Recently I am migrating some microservices and streaming pipelines to AWS Fargate. This article mainly covers the issues, pitfalls and other useful notes when I was deploying a web backend with DataDog.

Previously we set up DataDog on a standard EC2 machine, together with the web application.

This article would omit stuff that are clearly mentioned and explained in the official DataDog documentations. It would only annotate on the issues I encountered during setup.

Resources/Terms Explanation

AWS Fargate: AWS managed container service, allows you to run your docker without worrying about underlying infrastructure.

DataDog: A monitoring tool for application, supports tracing of requests and calls in various resources

Breakdown Steps

Preparation

  1. Push your application container(s) into ECR or any container registry (if you have not done so)
  2. Generate API Key in DataDog
  3. Understand the basics of docker, how docker communicate with each other in a network

Create Task Definition

Setup the Task Definition normally, configure your Task Execution Role based on your application’s need. The tricky part is the container setup, since we want to have the DataDog Agent and application in different containers, we need to configure both of them so that they could talk to each other.

It is stated in the official docs that:

To monitor your ECS Fargate tasks with Datadog, run the Agent as a container in same task definition as your application. To collect metrics with Datadog, each task definition should include a Datadog Agent container in addition to the application containers.

Basically this means we need to have at least two containers in the Task Definition setup.

pic

Configure DataDog Agent Container

This is technically similar to set up the datadog-agent.yaml config file on a EC2 instance for DataDog, except on EC2 everything is filled with many options and you just need to uncomment stuff on a need basis. Here we need to configure everything using Environment Variable and Docker Label.

Integration Setup tutorial could be found here: Integration Setup for ECS Fargate

Environment Variable configurations: Details of each ENVs used to configure the agent could be checked here: Docker Agent

Key Value
DD_API_KEY YOUR_API_KEY
DD_APM_ENABLED true
DD_APM_IGNORE_RESOURCES YOUR_IGNORED_RESOURCES
DD_APM_NON_LOCAL_TRAFFIC true
DD_APM_RECEIVER_PORT 8126
DD_DOGSTATSD_NON_LOCAL_TRAFFIC true
DD_DOGSTATSD_PORT 8125
ECS_FARGATE true

You will also need to open the ports configurations in containers, by default it is using 8126 to receive traces. Since we are not running the agent and the application on the same machine, NON_LOCAL_TRAFFIC related ENVs needs to be set as true.

APM & Distributed Tracing

Open the following ports as stated in docs:

Port Protocol
8126 TCP
8125 UDP

Configure Application Container

The configuration on the application container is much simpler. It will need to be able to send traces to the agent container. So we need to define two extra ENVs:

Key Value
DD_AGENT_HOST localhost
DD_TRACE_AGENT_PORT 8126

The localhost is not written anywhere on official docs. I originally use datadog-agent , the name of the agent container, after that I see the logs saying:

2019-07-16 07:57:03,286 : ERROR : Failed to send traces to Datadog Agent at datadog-agent:8126: [Errno -2] Name does not resolve

This tells us that the hostname in this case is not datadog-agent, which should work if we are using docker-compose by just stating the service name. Because of this I start to read more deeply in the Fargate docs and I found this here: https://docs.aws.amazon.com/AmazonECS/latest/developerguide/task-networking.html

When a task is started with the awsvpc network mode, … This means that all containers in a task are addressable by the IP addresses of the ENI, and they can communicate with each other over the localhostinterface.
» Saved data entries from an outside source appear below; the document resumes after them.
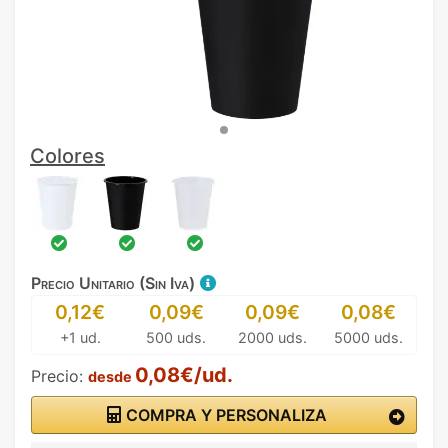
Colores
Precio Unitario (Sin Iva)
0,12€
0,09€
0,09€
0,08€
+1 ud.
500 uds.
2000 uds.
5000 uds.
0,08€/ud.
Precio:
desde
COMPRA Y PERSONALIZA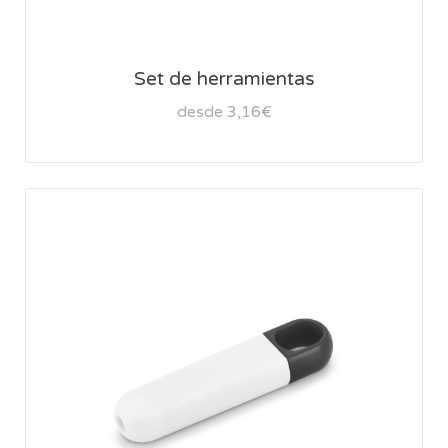
Set de herramientas
desde 3,16€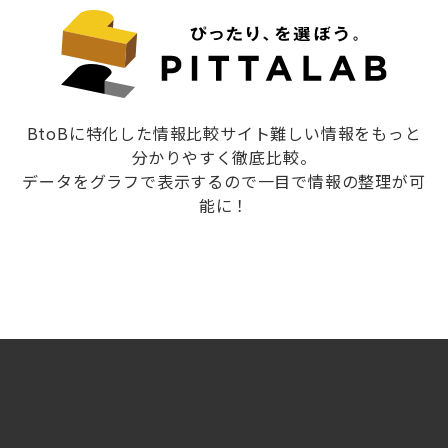
BtoBに特化した情報比較サイト難しい情報をもっと
分かりやすく徹底比較。
データをグラフで表示するので一目で情報の整理が可
能に！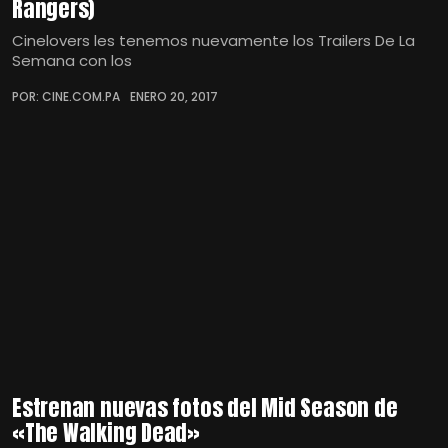
Rangers)
Cinelovers les tenemos nuevamente los Trailers De La
Semana con los
POR: CINE.COM.PA
ENERO 20, 2017
Estrenan nuevas fotos del Mid Season de
«The Walking Dead»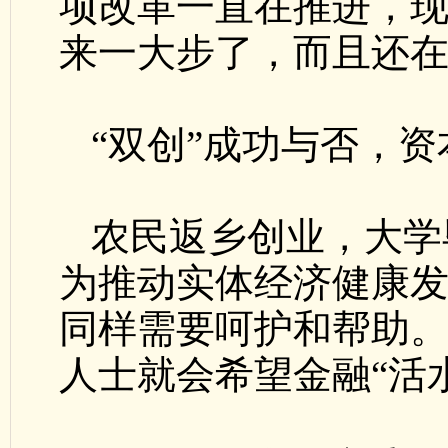
项改革一直在推进，
来一大步了，而且还
“双创”成功与否，资
农民返乡创业，大学
为推动实体经济健康
同样需要呵护和帮助
人士就会希望金融“活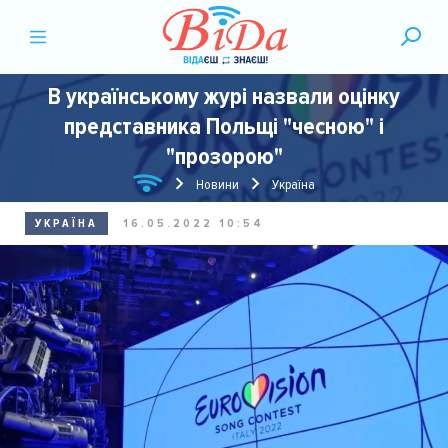
В українському журі назвали оцінку
представника Польщі "чесною" і
"прозорою"
Новини
Україна
УКРАЇНА
16.05.2022 10:54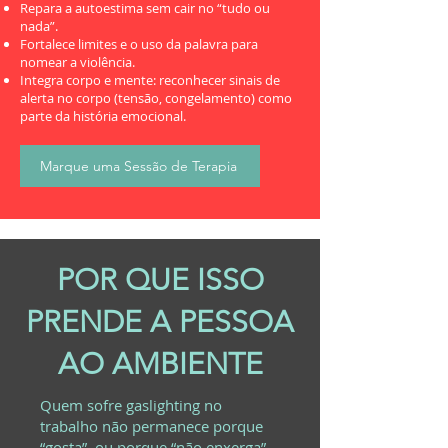
Repara a autoestima sem cair no “tudo ou
nada”.
Fortalece limites e o uso da palavra para
nomear a violência.
Integra corpo e mente: reconhecer sinais de
alerta no corpo (tensão, congelamento) como
parte da história emocional.
Marque uma Sessão de Terapia
POR QUE ISSO
PRENDE A PESSOA
AO AMBIENTE
Quem sofre gaslighting no
trabalho não permanece porque
“gosta”, ou porque “não enxerga”,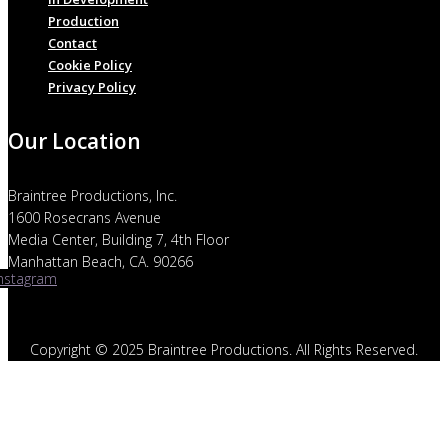
Production
Contact
Cookie Policy
Privacy Policy
Our Location
Braintree Productions, Inc.
1600 Rosecrans Avenue
Media Center, Building 7, 4th Floor
Manhattan Beach, CA. 90266
Instagram
Copyright © 2025 Braintree Productions. All Rights Reserved.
Well then I tried localhost and it worked.

When I go back and try to understand the whole thing, I associated this with my effort to setup a docker Postgres Together with other applications. The IP address of the database to the application is never localhost, it is rather the assigned IP address by the docker host, but in Fargate because of ENI they seem to solve this problem.
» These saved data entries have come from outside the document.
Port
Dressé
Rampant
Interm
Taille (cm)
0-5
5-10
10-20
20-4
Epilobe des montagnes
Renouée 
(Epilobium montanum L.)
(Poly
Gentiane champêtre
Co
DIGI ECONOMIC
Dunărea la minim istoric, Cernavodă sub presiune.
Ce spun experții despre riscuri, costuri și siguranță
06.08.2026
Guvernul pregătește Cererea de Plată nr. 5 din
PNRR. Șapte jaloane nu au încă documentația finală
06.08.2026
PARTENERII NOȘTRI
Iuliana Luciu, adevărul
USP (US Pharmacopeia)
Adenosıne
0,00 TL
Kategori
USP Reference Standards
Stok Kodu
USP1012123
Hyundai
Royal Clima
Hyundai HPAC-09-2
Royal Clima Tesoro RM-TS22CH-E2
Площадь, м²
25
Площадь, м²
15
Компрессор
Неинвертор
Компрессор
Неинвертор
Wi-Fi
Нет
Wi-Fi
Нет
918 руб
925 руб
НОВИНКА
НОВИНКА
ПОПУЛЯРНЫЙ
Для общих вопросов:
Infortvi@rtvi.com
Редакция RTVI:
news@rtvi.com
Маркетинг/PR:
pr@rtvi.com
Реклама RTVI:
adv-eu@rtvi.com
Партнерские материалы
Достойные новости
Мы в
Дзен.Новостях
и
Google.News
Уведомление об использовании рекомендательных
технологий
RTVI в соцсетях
Configure Application Code

I am using Python, so basically it is configure the tracer during application initialisation, nothing much to be elaborated here. Something similar to the following code would do:

import os
from ddtrace import tracer

tracer.configure(
    hostname=os.environ['DD_AGENT_HOST'],
    port=os.environ['DD_TRACE_AGENT_PORT'],
)

Conclusion

Enable logs for the DataDog agents help with the debugging. It is advised to leave it on for the first few times, and disabled it later on if you find it unnecessary.

I would consider myself pretty weak when it comes networks (never studied in an academic sense), but with constant exposure to things like docker-compose and managed services, you focus much more on the connection of resources rather than the provision of them. This is pretty useful.